Task to complete:
In the matrix inverse text, what must be true of a square matrix's columns for it to have no inverse?

Almost every square matrix has an _inverse_. The inverse of a matrix is another matrix that undoes the effect of the first matrix when acting upon a vector. In more technical terms, the result of multiplying a matrix by its inverse, regardless of whether the inverse is on the right or on the left, is the _identity matrix_, which is a matrix of the appropriate size that consists entirely of zeros except for a line of ones along the diagonal. An identity matrix, regardless of its size, is written $I$. Multiplying the identity matrix by any appropriately sized matrix or vector simply returns that matrix or vector unchanged. In order for a square matrix to _not_ have an inverse, its columns must be _linearly dependent_, but that's beyond the scope of this tutorial and usually only applies to specially constructed matrices, not to the somewhat random matrices we usually deal with in data science. There are ways to construct a pseudo-inverse for non-square matrices, but that is also beyond the scope of this tutorial.  
This is Grant Sanderson's 3blue1brown video about matrix inverses and more: https://youtu.be/uQhTuRlWMxw

In [None]:
# An example of a matrix and its inverse
M5 = np.random.randint(1,10,(3,3))
print("Matrix to be inverted:")
print(M5)
print("\nInverse matrix:")
print(np.linalg.inv(M5))
print("\nResult of matrix multiplication:")
print(np.matmul(M5,np.linalg.inv(M5)))
print("\nCleaned up result:")
print(np.round(np.matmul(M5,np.linalg.inv(M5))))
print("\nResult of matrix multiplication with order reversed:")
print(np.matmul(np.linalg.inv(M5),M5))
print("\nCleaned up result:")
print(np.round(np.matmul(np.linalg.inv(M5),M5)))
print("\nDue to the use of floating-point arithmetic, numerically computed inverses will be close but not exactly equal to true inverses.")

Excerpted records:
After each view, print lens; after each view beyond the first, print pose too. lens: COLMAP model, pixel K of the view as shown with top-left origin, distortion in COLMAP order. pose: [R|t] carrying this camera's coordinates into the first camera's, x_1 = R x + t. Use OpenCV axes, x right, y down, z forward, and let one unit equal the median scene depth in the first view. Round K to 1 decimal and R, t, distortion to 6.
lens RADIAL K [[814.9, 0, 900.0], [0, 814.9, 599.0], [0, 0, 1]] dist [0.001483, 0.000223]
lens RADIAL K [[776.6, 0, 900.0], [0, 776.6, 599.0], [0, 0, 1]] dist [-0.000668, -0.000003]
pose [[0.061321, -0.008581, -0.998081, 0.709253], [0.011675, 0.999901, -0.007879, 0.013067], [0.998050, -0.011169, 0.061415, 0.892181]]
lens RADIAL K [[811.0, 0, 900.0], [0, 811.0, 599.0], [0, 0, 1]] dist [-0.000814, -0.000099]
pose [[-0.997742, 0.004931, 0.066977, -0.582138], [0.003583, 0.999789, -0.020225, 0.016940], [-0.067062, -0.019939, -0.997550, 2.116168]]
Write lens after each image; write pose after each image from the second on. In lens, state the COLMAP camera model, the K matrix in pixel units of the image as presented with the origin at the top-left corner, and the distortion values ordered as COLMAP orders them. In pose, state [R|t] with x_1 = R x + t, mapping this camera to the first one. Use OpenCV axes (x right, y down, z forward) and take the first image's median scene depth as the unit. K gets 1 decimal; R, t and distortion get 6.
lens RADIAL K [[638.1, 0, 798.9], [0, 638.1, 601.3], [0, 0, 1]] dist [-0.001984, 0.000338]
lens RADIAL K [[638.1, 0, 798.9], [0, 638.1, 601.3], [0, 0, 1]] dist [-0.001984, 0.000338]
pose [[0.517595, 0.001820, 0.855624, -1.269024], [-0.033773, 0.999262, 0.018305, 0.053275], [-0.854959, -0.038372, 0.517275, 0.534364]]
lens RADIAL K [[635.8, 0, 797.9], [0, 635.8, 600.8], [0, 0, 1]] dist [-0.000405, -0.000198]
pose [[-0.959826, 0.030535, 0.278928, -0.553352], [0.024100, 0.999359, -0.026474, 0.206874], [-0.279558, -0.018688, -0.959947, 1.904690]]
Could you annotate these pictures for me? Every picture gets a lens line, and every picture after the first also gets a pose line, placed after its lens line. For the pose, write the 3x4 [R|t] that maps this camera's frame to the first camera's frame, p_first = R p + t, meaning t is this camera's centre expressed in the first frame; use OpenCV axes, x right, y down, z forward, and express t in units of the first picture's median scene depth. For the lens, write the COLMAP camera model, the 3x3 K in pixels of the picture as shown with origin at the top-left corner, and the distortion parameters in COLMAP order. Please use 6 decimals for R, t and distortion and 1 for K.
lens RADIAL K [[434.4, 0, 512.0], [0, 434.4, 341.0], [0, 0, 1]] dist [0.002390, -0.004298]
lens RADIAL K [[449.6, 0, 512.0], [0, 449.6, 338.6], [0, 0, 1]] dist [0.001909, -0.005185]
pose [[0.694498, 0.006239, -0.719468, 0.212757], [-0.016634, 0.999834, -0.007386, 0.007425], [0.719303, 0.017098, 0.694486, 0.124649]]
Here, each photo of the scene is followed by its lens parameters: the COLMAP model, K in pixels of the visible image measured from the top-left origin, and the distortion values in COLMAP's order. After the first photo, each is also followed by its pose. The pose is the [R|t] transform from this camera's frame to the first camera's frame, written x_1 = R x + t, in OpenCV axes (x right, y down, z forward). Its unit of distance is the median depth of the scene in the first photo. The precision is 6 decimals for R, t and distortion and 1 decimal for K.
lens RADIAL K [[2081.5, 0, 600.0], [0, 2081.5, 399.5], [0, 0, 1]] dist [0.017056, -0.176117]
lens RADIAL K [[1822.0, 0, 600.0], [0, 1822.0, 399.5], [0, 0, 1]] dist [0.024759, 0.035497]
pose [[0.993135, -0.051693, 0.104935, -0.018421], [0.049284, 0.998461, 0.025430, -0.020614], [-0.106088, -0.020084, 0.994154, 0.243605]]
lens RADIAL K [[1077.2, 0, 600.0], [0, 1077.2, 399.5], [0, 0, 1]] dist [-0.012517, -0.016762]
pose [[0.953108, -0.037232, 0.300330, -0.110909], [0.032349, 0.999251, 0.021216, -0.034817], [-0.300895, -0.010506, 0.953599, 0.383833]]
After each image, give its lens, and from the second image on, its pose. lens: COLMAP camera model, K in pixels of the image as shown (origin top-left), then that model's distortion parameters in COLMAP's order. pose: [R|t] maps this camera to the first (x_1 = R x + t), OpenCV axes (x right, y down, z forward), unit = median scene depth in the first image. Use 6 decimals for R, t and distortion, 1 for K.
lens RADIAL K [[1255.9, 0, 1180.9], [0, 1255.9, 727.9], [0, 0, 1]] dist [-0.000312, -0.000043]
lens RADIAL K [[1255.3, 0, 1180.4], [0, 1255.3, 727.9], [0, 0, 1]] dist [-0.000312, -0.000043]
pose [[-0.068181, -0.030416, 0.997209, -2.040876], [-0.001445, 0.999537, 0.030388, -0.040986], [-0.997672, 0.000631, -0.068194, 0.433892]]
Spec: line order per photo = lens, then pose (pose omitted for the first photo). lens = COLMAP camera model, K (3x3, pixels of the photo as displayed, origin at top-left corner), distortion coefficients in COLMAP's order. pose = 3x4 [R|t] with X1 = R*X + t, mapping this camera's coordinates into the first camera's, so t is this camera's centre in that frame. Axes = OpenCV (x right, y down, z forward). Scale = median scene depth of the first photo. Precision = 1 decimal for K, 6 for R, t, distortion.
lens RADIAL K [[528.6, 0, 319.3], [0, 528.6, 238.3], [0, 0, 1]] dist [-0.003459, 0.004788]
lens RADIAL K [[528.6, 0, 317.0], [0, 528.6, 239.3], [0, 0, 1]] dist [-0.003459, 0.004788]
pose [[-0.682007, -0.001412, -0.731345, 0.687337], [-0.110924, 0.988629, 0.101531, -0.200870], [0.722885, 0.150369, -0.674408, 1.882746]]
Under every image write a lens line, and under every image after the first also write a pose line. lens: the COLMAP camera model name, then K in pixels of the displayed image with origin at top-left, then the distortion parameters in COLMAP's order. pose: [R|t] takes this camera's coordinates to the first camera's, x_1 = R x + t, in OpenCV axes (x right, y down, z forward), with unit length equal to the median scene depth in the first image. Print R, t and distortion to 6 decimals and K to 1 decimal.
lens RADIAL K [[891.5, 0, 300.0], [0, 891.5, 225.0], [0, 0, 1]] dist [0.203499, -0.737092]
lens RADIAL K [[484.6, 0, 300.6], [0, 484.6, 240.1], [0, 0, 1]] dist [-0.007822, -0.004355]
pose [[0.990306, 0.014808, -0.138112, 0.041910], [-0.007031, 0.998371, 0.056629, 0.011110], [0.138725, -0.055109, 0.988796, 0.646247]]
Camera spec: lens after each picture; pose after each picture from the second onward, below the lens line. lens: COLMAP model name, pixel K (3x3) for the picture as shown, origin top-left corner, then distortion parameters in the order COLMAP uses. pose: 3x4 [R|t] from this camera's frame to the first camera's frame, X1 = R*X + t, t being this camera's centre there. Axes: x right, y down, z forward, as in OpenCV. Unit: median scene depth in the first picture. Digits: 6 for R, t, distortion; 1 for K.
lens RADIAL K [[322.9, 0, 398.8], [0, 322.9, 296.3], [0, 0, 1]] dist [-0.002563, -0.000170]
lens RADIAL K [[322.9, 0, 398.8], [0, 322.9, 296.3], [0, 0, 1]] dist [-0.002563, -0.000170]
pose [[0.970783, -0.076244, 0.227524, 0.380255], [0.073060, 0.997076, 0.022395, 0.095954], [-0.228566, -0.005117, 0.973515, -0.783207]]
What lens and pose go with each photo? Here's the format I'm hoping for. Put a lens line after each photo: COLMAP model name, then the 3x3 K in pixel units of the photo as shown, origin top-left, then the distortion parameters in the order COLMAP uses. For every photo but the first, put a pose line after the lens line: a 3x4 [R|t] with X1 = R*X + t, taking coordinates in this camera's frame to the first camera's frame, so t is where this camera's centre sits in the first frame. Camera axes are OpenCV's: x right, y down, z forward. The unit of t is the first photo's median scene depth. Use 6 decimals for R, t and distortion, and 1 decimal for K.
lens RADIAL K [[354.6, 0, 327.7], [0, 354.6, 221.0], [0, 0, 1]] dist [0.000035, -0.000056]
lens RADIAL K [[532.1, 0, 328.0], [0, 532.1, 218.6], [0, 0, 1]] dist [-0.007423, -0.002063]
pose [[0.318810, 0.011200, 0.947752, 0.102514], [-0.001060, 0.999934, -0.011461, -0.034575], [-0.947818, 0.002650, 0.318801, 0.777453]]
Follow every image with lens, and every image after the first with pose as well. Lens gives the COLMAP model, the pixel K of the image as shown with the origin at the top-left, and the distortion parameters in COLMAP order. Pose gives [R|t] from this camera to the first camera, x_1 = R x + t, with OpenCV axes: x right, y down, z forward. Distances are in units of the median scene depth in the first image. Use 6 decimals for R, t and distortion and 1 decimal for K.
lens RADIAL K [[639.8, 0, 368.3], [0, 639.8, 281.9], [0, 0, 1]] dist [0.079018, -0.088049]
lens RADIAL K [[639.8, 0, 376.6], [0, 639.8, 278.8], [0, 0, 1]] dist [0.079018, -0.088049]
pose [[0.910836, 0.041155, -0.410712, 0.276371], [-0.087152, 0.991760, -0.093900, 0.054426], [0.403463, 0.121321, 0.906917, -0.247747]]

Output for this exercise:
Its columns must be linearly dependent.